Our toddler has been asking for cookies alot lately. As in, the requests start rolling in well before breakfast (while we're drinking maté). Rather than saying no all the time, I've started looking for recipes and making somewhat healthier ones. Carrot cookies and Company Muffins from Simply in Season are really quite good. I use yogurt for much of the butter in carrot cookies, which makes them a bit cake-y; they're great straight out of the freezer.

Yesterday I tried a new recipe: Oatmeal Peanut Butter cookies (adapted from here). Bananas and just a bit of honey provide all the sweetness. Well, that and the chocolate chips :)


OATMEAL PEANUT BUTTER COOKIES

2 ripe bananas

1/3 cup peanut butter

2 tbsp 2% milk

1 tsp vanilla extract

2 tbsp agave nectar (I used honey)

1 large egg

2 1/2 cups quick-cooking or rolled oats

1/4 cup whole wheat flour

Handful of chocolate chips

Preheat oven to 350°F. Make banana puree by mashing the bananas with a fork until smooth. Whisk in the peanut butter, milk, vanilla, honey, and egg. Add the remaining ingredients and stir until well combined. Drop dough onto a greased cookie sheet; flatten slightly. Bake 10-15 minutes.


And since we hover at the edges of bobo-ism (minus the income), I have to mention that these cookies are largely local for us: Bananas from the MCC yard (sometimes); peanut butter made by one of our MCC colleagues, probably using Mennonite-grown peanuts; whole wheat flour grown and processed by friends of rural MCCers; eggs and milk (all 2 tablespoons of it) from a former, long-time MCCer's farm, and the honey brought last weekend by our friends, in the Guaraní village of Caipepe. The photo below shows MCC worker Patrocinio Garvizu leading a honey bee workshop in Caipepe last year.



So there you have it. It's actually quite necessary to eat cookies.

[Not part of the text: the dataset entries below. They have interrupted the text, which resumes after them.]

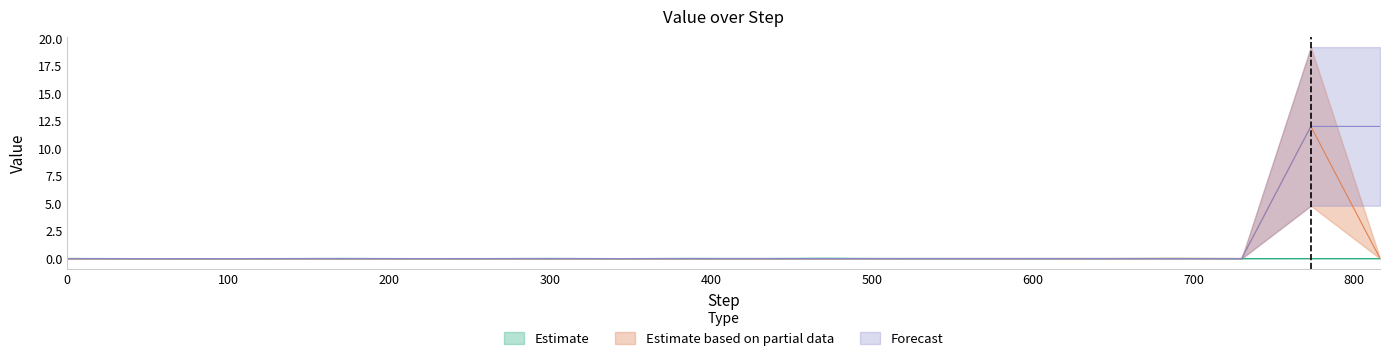

What are all the series names shown in the legend?

Estimate, Estimate based on partial data, Forecast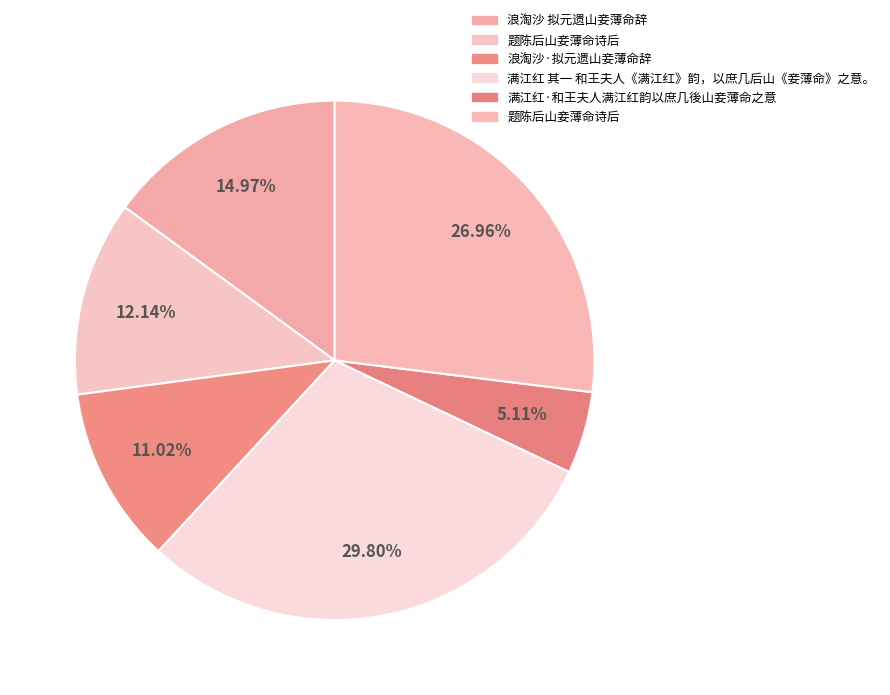

To the nearest percent, what is the difference between the largest and smallest slice percentages?

25%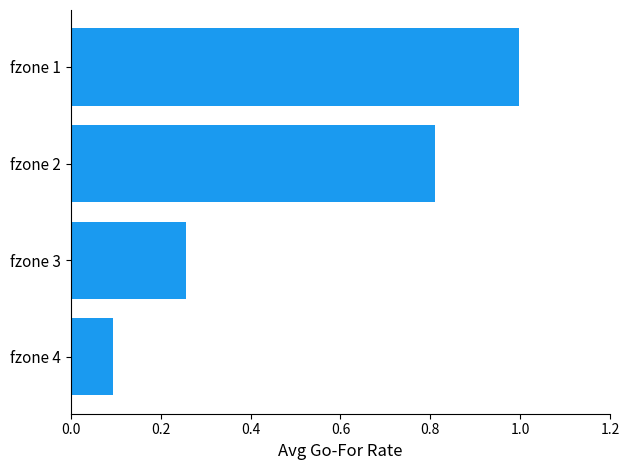

The chart shows a value of 0.3 at fzone 1. True or false?

False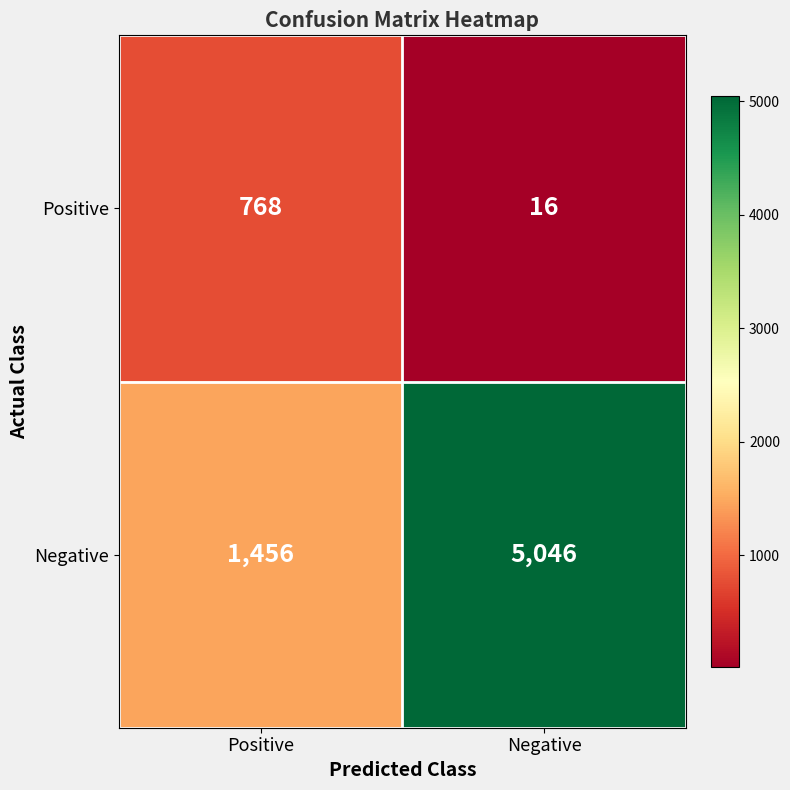

True or false: Positive has a value of 768 at Positive.

True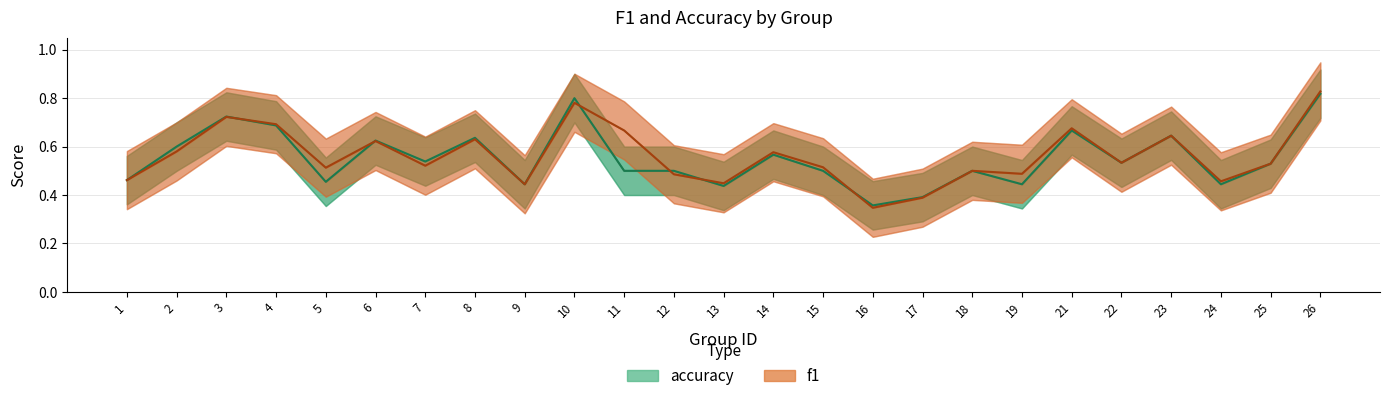

What is the approximate value of accuracy at 24?

0.4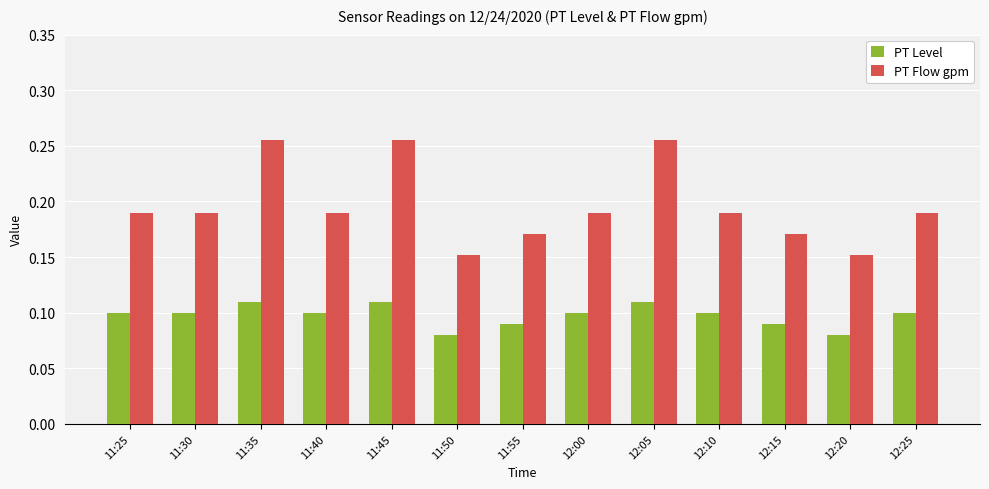

The value of PT Level at 11:50 is 0.1. True or false?

True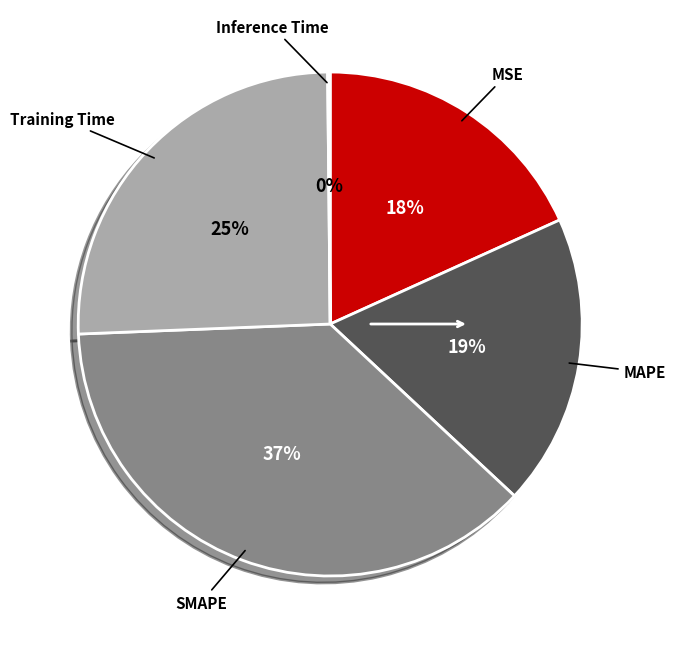

To the nearest percent, what is the average slice percentage?

20%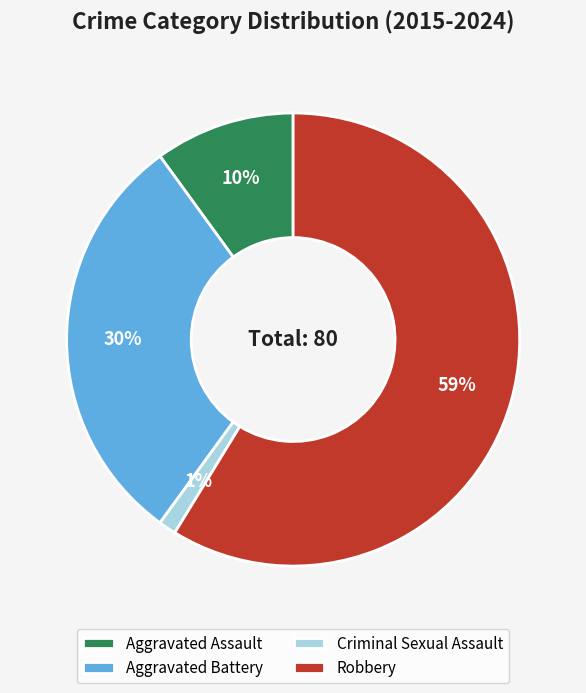

What percentage is the Aggravated Assault slice, to the nearest percent?

10%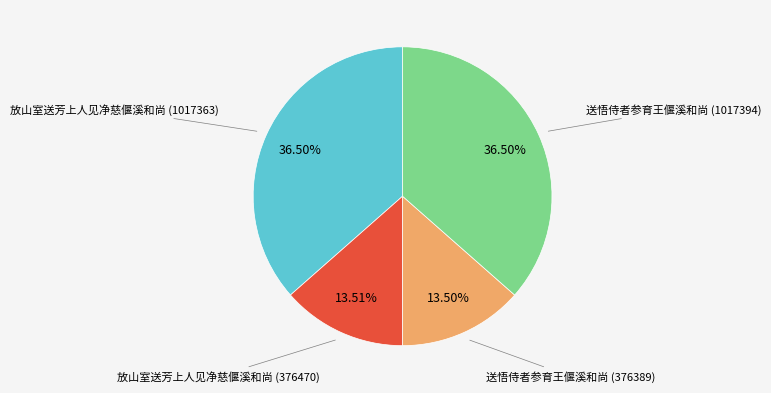

How many slices are in this pie chart?

4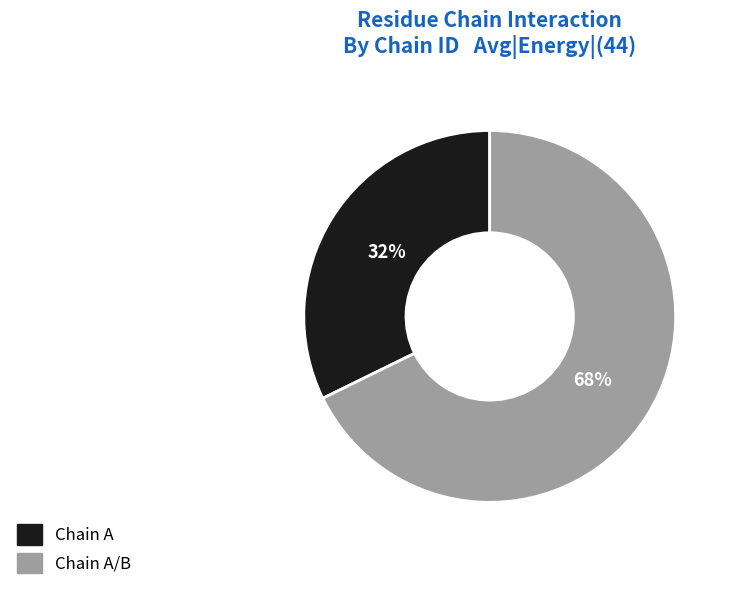

To the nearest percent, what is the average slice percentage?

50%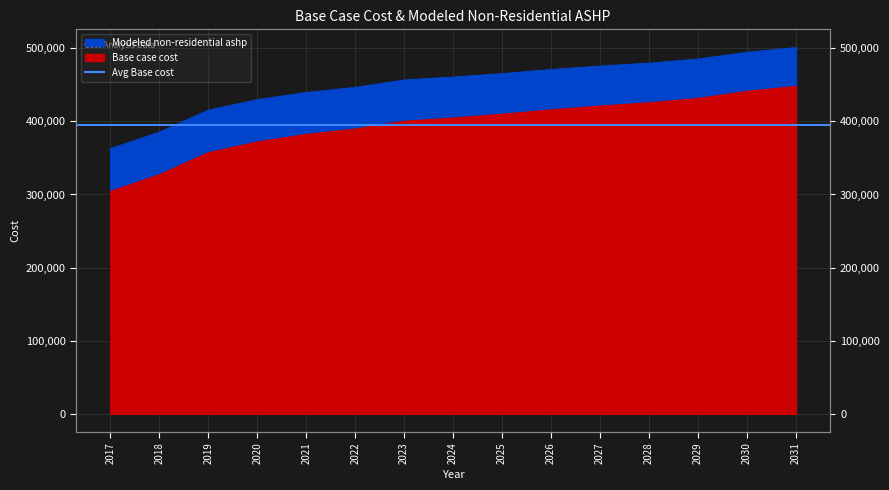

What is the value of the Modeled non-residential ashp point at the 8th from the left?

460428.5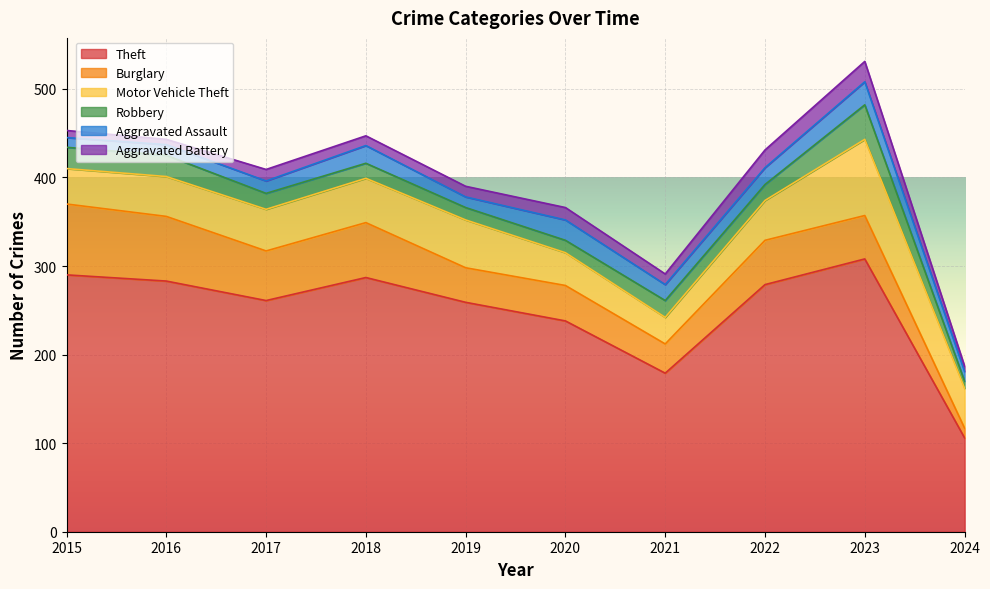

At how many categories does at least one series exceed 295?

1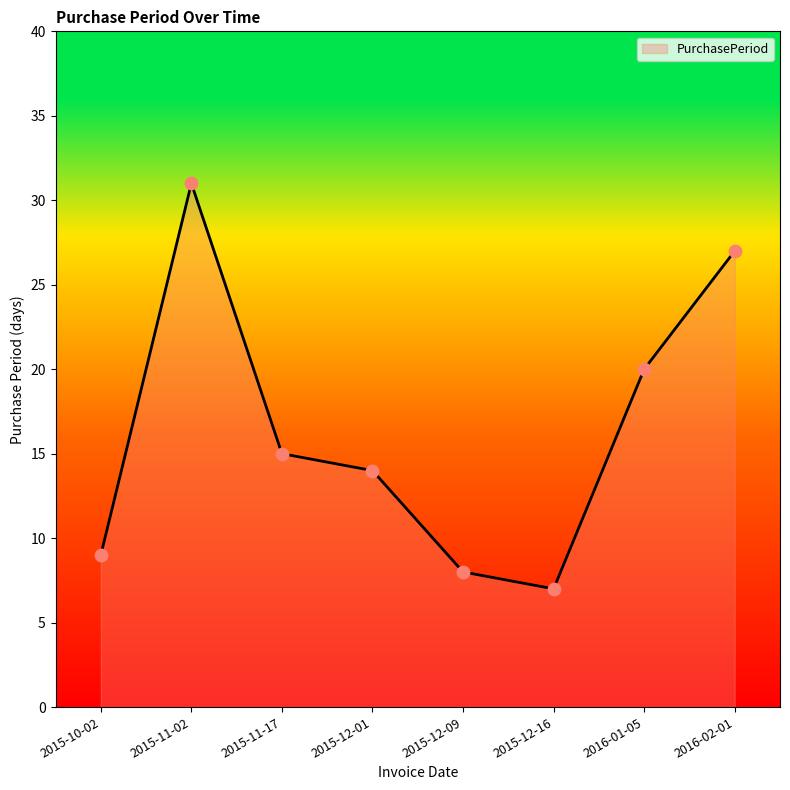

What is the ratio of the value at 2016-02-01 to the value at 2015-12-16?

3.9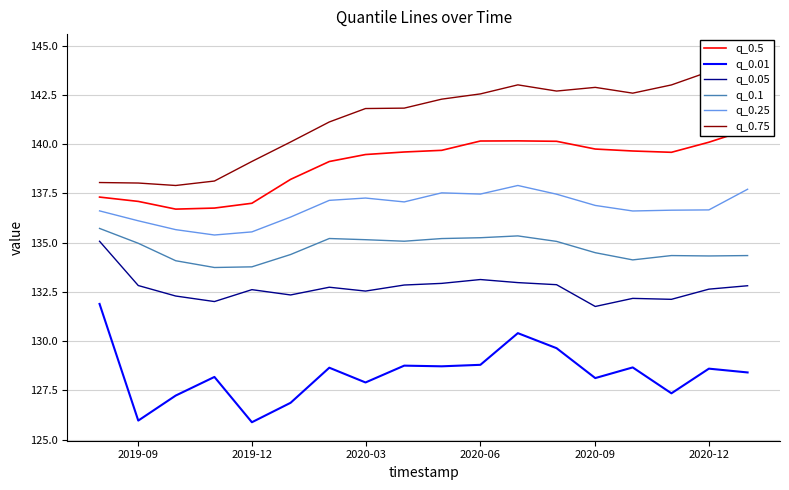

The q_0.1 series shows 135.2 at 2020-03. True or false?

True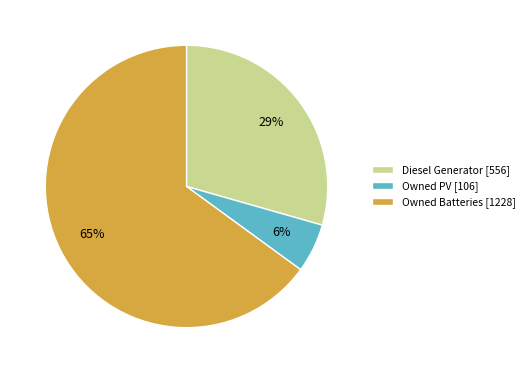

Is there any slice that represents more than half of the pie?

Yes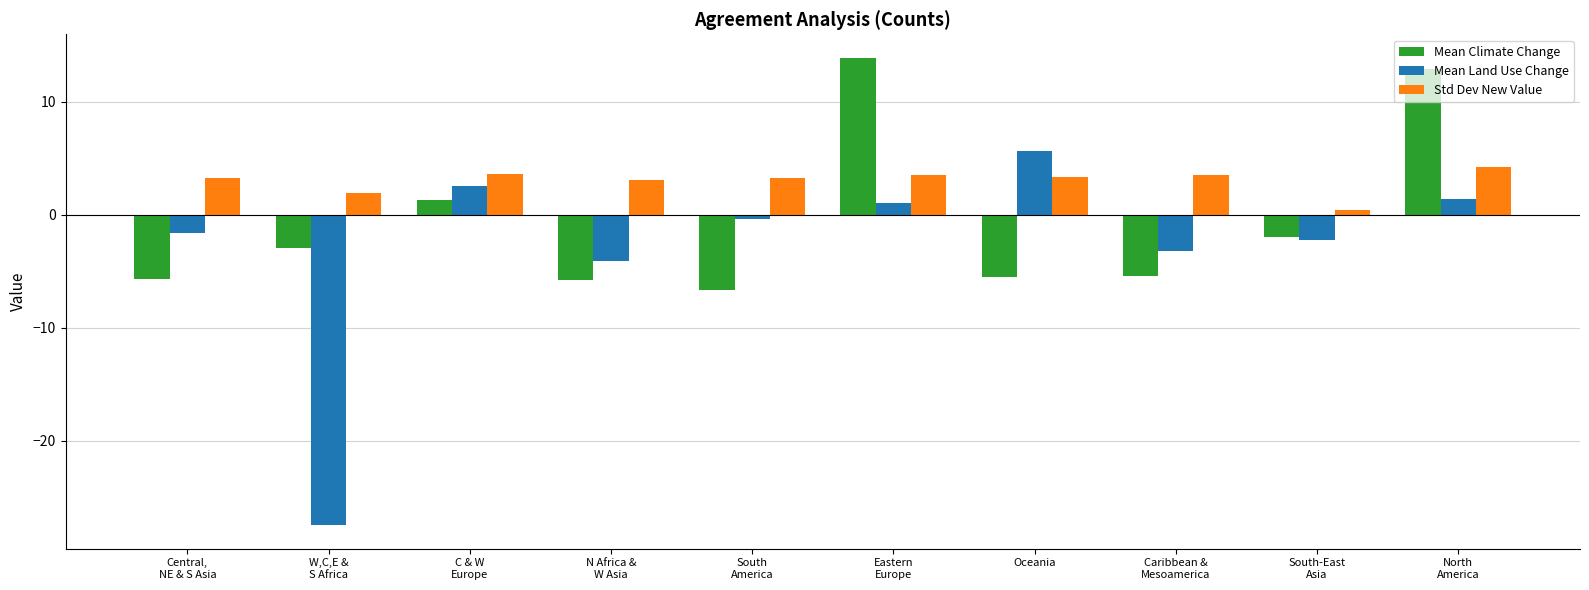

What is the minimum value for Mean Land Use Change?

-27.5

p.s. My cookies look nothing like the photo above (maybe because the gas ran out halfway through baking....?)

1 comment:

Anonymous said...

hooray for gas ovens! They do run out at odd times. Don't they?
An event like that always remembers me about Aunt Leonora's crazy cake. She said the day she decided it truly was crazy cake was the day the gas ran out and she had to wait until Uncle Jim got home several hours later to relight the oven... and the cake was just as good as ever.